_What the task asks_. Rewrite the data below, replacing "scientific name" with "binomial name" everywhere it appears and leaving everything else unchanged.

╭─ Dataset

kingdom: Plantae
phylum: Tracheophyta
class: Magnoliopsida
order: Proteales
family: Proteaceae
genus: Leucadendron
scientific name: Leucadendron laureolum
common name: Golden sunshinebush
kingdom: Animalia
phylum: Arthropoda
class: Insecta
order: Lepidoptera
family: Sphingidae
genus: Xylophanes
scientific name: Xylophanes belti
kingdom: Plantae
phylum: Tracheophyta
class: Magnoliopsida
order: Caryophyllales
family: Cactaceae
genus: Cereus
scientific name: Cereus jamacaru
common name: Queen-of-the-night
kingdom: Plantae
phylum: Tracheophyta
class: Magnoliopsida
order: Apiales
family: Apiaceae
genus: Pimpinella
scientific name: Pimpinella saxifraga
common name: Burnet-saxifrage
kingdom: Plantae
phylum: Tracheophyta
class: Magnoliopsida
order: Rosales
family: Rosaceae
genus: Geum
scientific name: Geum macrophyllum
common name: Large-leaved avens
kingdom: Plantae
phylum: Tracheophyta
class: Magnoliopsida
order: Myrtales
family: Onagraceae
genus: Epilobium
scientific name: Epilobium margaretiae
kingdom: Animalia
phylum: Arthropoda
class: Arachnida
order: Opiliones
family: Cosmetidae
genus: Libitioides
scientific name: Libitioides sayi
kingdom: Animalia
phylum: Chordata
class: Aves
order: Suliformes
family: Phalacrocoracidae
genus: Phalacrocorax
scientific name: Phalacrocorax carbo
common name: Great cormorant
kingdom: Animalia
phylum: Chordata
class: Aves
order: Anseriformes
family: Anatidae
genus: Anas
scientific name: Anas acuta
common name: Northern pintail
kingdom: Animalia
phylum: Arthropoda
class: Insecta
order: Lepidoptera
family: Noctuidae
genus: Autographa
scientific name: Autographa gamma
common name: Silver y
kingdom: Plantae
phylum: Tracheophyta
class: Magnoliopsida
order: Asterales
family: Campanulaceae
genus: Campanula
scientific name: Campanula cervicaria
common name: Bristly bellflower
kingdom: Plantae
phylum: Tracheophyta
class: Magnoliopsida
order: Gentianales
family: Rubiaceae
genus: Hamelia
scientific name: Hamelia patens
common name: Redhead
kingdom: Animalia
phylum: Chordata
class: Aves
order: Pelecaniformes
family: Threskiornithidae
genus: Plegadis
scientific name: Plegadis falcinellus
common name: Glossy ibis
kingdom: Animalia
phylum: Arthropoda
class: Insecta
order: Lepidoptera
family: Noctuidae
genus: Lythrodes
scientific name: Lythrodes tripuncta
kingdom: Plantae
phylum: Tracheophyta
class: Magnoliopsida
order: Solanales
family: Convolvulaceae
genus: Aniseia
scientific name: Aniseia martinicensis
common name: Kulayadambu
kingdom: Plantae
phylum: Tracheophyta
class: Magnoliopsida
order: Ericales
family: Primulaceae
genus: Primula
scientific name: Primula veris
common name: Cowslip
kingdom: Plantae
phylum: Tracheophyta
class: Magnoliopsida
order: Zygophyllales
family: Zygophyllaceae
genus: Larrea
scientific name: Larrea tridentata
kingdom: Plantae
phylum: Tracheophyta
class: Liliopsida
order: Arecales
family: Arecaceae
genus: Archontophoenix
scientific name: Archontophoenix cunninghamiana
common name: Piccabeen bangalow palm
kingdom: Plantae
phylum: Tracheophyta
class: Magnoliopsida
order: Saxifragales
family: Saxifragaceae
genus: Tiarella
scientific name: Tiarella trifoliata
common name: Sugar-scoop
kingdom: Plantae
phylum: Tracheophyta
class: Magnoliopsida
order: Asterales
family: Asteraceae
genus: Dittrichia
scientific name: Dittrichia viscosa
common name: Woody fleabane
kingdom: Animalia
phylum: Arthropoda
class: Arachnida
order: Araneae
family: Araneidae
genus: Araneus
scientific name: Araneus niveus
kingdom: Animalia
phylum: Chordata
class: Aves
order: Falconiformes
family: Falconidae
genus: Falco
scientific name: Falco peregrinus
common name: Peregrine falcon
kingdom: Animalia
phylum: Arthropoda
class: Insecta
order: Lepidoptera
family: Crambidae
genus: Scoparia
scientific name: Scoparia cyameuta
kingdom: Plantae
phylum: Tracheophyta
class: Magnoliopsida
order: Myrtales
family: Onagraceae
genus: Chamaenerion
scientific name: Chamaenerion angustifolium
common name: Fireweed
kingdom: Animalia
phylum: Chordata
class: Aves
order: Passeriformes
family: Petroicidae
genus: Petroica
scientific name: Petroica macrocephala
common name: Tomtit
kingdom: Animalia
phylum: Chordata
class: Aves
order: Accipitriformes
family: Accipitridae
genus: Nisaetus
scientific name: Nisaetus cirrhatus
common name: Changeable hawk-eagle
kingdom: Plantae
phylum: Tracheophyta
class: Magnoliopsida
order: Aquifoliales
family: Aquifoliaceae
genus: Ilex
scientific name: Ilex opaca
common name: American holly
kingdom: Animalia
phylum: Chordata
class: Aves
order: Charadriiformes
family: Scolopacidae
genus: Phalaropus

╰─

_Complete answer_.
kingdom: Plantae
phylum: Tracheophyta
class: Magnoliopsida
order: Proteales
family: Proteaceae
genus: Leucadendron
binomial name: Leucadendron laureolum
common name: Golden sunshinebush
kingdom: Animalia
phylum: Arthropoda
class: Insecta
order: Lepidoptera
family: Sphingidae
genus: Xylophanes
binomial name: Xylophanes belti
kingdom: Plantae
phylum: Tracheophyta
class: Magnoliopsida
order: Caryophyllales
family: Cactaceae
genus: Cereus
binomial name: Cereus jamacaru
common name: Queen-of-the-night
kingdom: Plantae
phylum: Tracheophyta
class: Magnoliopsida
order: Apiales
family: Apiaceae
genus: Pimpinella
binomial name: Pimpinella saxifraga
common name: Burnet-saxifrage
kingdom: Plantae
phylum: Tracheophyta
class: Magnoliopsida
order: Rosales
family: Rosaceae
genus: Geum
binomial name: Geum macrophyllum
common name: Large-leaved avens
kingdom: Plantae
phylum: Tracheophyta
class: Magnoliopsida
order: Myrtales
family: Onagraceae
genus: Epilobium
binomial name: Epilobium margaretiae
kingdom: Animalia
phylum: Arthropoda
class: Arachnida
order: Opiliones
family: Cosmetidae
genus: Libitioides
binomial name: Libitioides sayi
kingdom: Animalia
phylum: Chordata
class: Aves
order: Suliformes
family: Phalacrocoracidae
genus: Phalacrocorax
binomial name: Phalacrocorax carbo
common name: Great cormorant
kingdom: Animalia
phylum: Chordata
class: Aves
order: Anseriformes
family: Anatidae
genus: Anas
binomial name: Anas acuta
common name: Northern pintail
kingdom: Animalia
phylum: Arthropoda
class: Insecta
order: Lepidoptera
family: Noctuidae
genus: Autographa
binomial name: Autographa gamma
common name: Silver y
kingdom: Plantae
phylum: Tracheophyta
class: Magnoliopsida
order: Asterales
family: Campanulaceae
genus: Campanula
binomial name: Campanula cervicaria
common name: Bristly bellflower
kingdom: Plantae
phylum: Tracheophyta
class: Magnoliopsida
order: Gentianales
family: Rubiaceae
genus: Hamelia
binomial name: Hamelia patens
common name: Redhead
kingdom: Animalia
phylum: Chordata
class: Aves
order: Pelecaniformes
family: Threskiornithidae
genus: Plegadis
binomial name: Plegadis falcinellus
common name: Glossy ibis
kingdom: Animalia
phylum: Arthropoda
class: Insecta
order: Lepidoptera
family: Noctuidae
genus: Lythrodes
binomial name: Lythrodes tripuncta
kingdom: Plantae
phylum: Tracheophyta
class: Magnoliopsida
order: Solanales
family: Convolvulaceae
genus: Aniseia
binomial name: Aniseia martinicensis
common name: Kulayadambu
kingdom: Plantae
phylum: Tracheophyta
class: Magnoliopsida
order: Ericales
family: Primulaceae
genus: Primula
binomial name: Primula veris
common name: Cowslip
kingdom: Plantae
phylum: Tracheophyta
class: Magnoliopsida
order: Zygophyllales
family: Zygophyllaceae
genus: Larrea
binomial name: Larrea tridentata
kingdom: Plantae
phylum: Tracheophyta
class: Liliopsida
order: Arecales
family: Arecaceae
genus: Archontophoenix
binomial name: Archontophoenix cunninghamiana
common name: Piccabeen bangalow palm
kingdom: Plantae
phylum: Tracheophyta
class: Magnoliopsida
order: Saxifragales
family: Saxifragaceae
genus: Tiarella
binomial name: Tiarella trifoliata
common name: Sugar-scoop
kingdom: Plantae
phylum: Tracheophyta
class: Magnoliopsida
order: Asterales
family: Asteraceae
genus: Dittrichia
binomial name: Dittrichia viscosa
common name: Woody fleabane
kingdom: Animalia
phylum: Arthropoda
class: Arachnida
order: Araneae
family: Araneidae
genus: Araneus
binomial name: Araneus niveus
kingdom: Animalia
phylum: Chordata
class: Aves
order: Falconiformes
family: Falconidae
genus: Falco
binomial name: Falco peregrinus
common name: Peregrine falcon
kingdom: Animalia
phylum: Arthropoda
class: Insecta
order: Lepidoptera
family: Crambidae
genus: Scoparia
binomial name: Scoparia cyameuta
kingdom: Plantae
phylum: Tracheophyta
class: Magnoliopsida
order: Myrtales
family: Onagraceae
genus: Chamaenerion
binomial name: Chamaenerion angustifolium
common name: Fireweed
kingdom: Animalia
phylum: Chordata
class: Aves
order: Passeriformes
family: Petroicidae
genus: Petroica
binomial name: Petroica macrocephala
common name: Tomtit
kingdom: Animalia
phylum: Chordata
class: Aves
order: Accipitriformes
family: Accipitridae
genus: Nisaetus
binomial name: Nisaetus cirrhatus
common name: Changeable hawk-eagle
kingdom: Plantae
phylum: Tracheophyta
class: Magnoliopsida
order: Aquifoliales
family: Aquifoliaceae
genus: Ilex
binomial name: Ilex opaca
common name: American holly
kingdom: Animalia
phylum: Chordata
class: Aves
order: Charadriiformes
family: Scolopacidae
genus: Phalaropus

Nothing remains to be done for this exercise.